To-do item => In total, how many lines of the data contain the word "pošti"? Only that number is wanted.

(Exercise data)

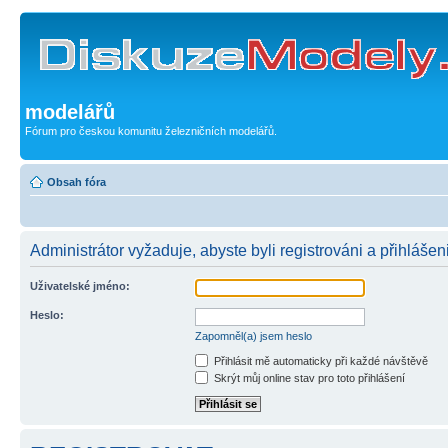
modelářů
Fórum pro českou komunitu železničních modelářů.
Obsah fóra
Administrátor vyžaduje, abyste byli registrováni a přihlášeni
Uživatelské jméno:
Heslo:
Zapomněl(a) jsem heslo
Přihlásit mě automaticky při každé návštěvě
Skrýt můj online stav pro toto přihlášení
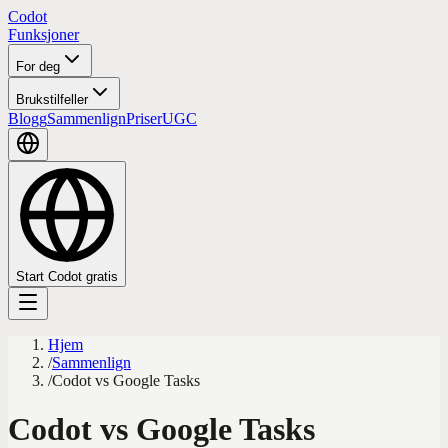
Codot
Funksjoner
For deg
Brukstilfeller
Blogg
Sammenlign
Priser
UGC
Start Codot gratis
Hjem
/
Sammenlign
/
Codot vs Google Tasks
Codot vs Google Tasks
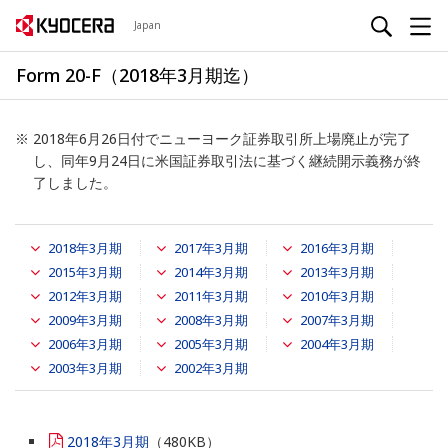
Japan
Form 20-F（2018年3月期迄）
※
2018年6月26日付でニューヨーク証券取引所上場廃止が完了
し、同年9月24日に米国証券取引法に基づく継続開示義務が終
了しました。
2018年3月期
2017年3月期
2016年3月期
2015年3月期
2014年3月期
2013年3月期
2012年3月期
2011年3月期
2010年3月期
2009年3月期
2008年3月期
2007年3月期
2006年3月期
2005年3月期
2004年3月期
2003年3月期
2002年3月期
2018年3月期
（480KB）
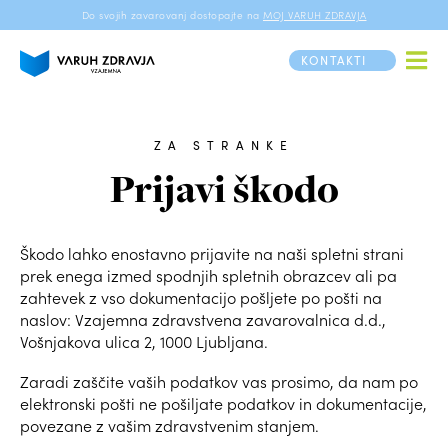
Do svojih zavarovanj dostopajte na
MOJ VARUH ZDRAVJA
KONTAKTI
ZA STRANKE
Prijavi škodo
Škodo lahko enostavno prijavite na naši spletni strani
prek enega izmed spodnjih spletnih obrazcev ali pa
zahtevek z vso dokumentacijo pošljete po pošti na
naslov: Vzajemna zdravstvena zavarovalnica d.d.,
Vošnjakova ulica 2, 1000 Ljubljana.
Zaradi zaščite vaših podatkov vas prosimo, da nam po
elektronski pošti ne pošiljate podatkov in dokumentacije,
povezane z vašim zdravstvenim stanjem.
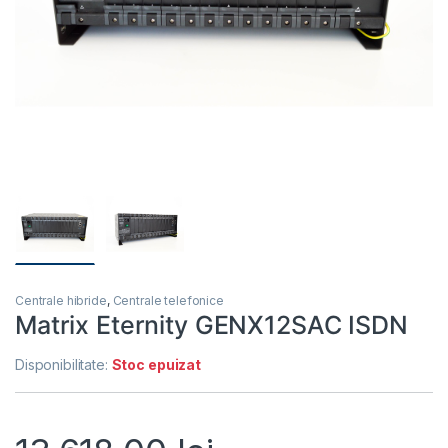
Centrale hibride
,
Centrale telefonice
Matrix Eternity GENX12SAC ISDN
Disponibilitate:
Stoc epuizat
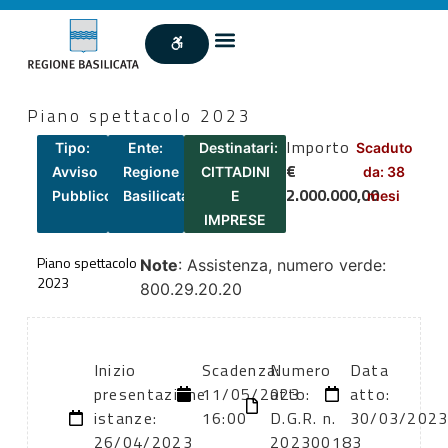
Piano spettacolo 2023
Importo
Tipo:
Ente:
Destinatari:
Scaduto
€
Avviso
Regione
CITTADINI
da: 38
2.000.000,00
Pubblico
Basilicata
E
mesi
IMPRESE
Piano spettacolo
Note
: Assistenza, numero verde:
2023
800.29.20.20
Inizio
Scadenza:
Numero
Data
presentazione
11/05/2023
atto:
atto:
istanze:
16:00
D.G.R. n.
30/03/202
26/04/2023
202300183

(End Exercise data)
(Exercise data)

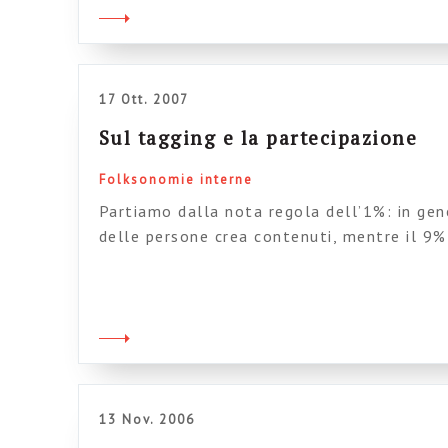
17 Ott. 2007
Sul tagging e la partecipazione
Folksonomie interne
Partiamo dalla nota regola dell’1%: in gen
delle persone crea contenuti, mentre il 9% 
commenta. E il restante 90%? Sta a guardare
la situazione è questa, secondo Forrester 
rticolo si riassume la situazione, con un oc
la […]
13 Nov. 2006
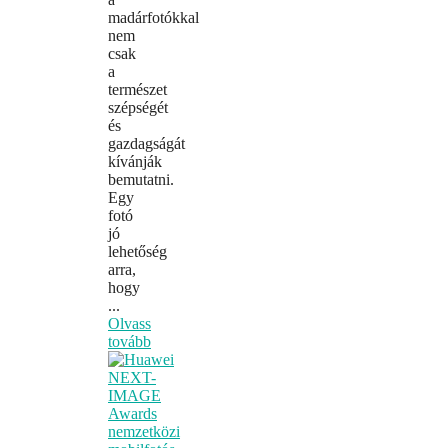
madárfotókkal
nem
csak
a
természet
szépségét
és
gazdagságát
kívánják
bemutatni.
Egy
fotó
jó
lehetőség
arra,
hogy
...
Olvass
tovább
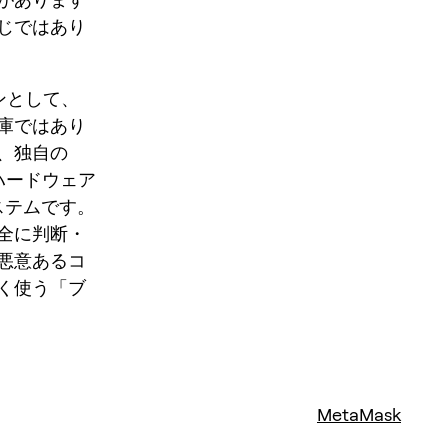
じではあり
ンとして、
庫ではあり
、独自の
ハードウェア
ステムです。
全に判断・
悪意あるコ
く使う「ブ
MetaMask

(End Exercise data)

Task response => 2